Avant d’avoir mes vingt et un ans

Je dois dire que le 18 mai 1920 à neuf heures du matin, je n’étais pas encore né. On m’a dit plus tard que j’étais né entre cinq et six heures de l’après-midi. À peu près au même moment, entre cinq et six heures de l’après-midi mais cinquante-huit ans plus tard à peine, j’ai été élu pape. (…).

Je suis né au moment où les bolcheviks s’apprêtaient à entrer dans Varsovie. La Pologne était très vulnérable. J’ai été baptisé, on m’a donné le prénom Karol  que je porte avec moi toute ma vie … Quand je regarde en arrière, je vois le chemin de ma vie qui me conduit, à travers l’environnement, à travers la paroisse, à travers ma famille, à un seul endroit: aux fonts baptismaux de l’église paroissiale de Wadowice. C’est à cet endroit que, le 20 juin 1920 j’ai été accepté dans la grâce de la filiation de Dieu et dans la foi de mon Rédempteur, dans la communauté de son Église. En  me donnant ce prénom, mes parents  voulaient me confier à la protection de saint Charles Borromée (…).

Tout cela me rappelle ma vie: le jour du baptême et le jour de la Première Communion, dont je garde toujours mes photographies. Ce sont des moments historiques dans la vie de chacun de nous. Chacun de nous a une histoire. En visionnant ces photos des années plus tard, la mémoire de ces moments reprend vie, elle renvoie à la pureté et à la joie éprouvée à la rencontre de Jésus qui  est devenu par amour le rédempteur de l’homme. La Première Communion est une rencontre inoubliable avec Seigneur Jésus et sans aucun doute l’un des plus beaux jours de la vie. Je me souviens encore du jour où  j’ai reçu,  parmi mes pairs, l’Eucharistie pour la première fois dans mon église paroissiale.
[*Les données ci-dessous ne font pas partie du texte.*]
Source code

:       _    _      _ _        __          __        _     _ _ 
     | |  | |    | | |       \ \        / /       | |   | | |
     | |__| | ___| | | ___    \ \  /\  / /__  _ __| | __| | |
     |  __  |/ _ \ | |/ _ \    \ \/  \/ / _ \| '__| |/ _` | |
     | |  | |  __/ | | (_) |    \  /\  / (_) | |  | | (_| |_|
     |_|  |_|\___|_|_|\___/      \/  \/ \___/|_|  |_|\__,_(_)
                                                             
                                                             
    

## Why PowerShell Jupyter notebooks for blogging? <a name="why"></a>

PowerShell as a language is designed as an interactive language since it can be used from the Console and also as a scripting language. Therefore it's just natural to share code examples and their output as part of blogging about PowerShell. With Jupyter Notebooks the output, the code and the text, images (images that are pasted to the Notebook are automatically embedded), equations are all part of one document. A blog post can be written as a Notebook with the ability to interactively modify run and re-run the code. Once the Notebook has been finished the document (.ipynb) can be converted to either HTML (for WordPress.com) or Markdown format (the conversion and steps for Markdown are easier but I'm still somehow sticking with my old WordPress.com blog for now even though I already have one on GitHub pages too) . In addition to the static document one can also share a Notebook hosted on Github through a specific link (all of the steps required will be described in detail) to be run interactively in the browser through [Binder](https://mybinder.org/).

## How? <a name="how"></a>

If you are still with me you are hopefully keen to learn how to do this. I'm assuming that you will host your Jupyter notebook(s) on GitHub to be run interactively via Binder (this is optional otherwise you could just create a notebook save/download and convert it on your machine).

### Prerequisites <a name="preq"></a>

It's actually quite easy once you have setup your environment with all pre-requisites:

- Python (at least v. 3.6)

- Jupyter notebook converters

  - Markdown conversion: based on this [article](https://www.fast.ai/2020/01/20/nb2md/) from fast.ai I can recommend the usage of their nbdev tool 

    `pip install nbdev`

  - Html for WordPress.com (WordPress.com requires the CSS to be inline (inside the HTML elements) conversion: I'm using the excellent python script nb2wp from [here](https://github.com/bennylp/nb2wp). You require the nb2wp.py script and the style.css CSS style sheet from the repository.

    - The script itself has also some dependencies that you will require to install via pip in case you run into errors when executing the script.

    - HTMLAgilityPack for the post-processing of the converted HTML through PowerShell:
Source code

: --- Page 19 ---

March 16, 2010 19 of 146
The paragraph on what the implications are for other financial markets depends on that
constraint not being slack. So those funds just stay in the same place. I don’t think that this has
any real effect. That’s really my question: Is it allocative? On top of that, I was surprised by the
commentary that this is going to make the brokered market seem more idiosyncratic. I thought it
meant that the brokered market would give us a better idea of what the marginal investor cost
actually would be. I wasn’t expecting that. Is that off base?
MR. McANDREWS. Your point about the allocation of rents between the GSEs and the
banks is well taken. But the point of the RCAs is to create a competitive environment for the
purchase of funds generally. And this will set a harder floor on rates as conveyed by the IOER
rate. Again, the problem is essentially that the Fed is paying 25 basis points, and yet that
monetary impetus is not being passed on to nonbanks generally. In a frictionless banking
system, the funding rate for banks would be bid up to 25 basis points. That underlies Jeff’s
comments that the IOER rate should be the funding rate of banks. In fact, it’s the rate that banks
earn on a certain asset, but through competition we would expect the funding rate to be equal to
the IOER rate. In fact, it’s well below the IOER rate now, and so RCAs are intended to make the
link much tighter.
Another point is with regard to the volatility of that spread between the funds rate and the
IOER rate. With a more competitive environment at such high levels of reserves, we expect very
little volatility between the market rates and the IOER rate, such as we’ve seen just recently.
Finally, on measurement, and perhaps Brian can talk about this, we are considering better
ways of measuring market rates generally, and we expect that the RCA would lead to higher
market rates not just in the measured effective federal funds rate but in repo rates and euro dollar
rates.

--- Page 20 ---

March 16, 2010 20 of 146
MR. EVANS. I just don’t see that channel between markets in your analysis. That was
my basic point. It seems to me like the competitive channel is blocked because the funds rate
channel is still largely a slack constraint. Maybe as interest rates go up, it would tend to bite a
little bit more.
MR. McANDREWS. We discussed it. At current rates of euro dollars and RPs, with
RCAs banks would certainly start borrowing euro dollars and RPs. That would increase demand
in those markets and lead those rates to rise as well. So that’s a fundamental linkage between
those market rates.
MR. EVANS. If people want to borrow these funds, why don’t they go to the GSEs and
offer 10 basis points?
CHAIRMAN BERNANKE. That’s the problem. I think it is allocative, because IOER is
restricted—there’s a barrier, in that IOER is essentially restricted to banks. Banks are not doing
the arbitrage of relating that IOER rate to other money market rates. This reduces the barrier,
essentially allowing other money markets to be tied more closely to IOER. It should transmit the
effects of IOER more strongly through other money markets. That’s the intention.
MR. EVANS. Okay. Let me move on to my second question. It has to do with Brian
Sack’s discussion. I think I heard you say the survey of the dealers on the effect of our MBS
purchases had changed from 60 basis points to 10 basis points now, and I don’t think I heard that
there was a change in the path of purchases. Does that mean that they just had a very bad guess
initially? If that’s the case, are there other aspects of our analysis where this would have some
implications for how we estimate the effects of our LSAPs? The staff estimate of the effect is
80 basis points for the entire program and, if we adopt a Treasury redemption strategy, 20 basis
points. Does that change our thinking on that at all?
Mon enfance a été vite marquée par la perte de mes êtres chers. D’abord ma mère qui n’a pas vécu assez pour voir ma Première Communion (…). Si je vis dans ce monde, c’est parce que c’est elle qui m’a donné cette vie. J’ai perdu ma mère à l’âge de neuf ans et c’est pourquoi je m’en souviens moins. Après sa mort, puis après la mort de mon grand frère, nous sommes restés à deux, moi et mon Père.   Elle voulait avoir deux fils: un médecin et un prêtre. Mon frère était médecin et je suis devenu prêtre après tout. Je n’ai pas connu ma sœur qui est née quelques années avant ma naissance, elle est décédée peu de temps après être née.Mon frère Edmund, jeune médecin est décédé au début de son indépendance professionnelle. Il était infecté par une scarlatine aiguë. A l’époque, en 1932, en l’absence d’antibiotiques, il s’agissait d’une infection mortelle. Ce sont des événements qui sont profondément gravés dans ma mémoire. Je suis devenu donc assez rapidement  semi-orphelin et «enfant unique». Mon adolescence  a été liée avant tout à la figure du Père, dont la vie spirituelle s’est encore approfondie, après la  perte de sa femme et de son fils aîné. J’ai observé de près sa vie, j’ai vu comment il était exigeant envers lui-même, je l’ai vu s’agenouiller pour prier. C’était la chose la plus importante à l’époque qui marque l’adolescence d’un jeune. Un père qui savait exiger de lui-même, n’avait plus besoin de demander à son fils. J’ai appris en le regardant qu’il faut se fixer les exigences soi-même et être assidu dans l’accomplissement de ses propres devoirs.Ce Père que je considère comme un homme extraordinaire, est décédé – presque soudainement – pendant la Seconde Guerre mondiale et l’occupation, avant mes vingt et un ans. Jean-Paul II. Autobiographie.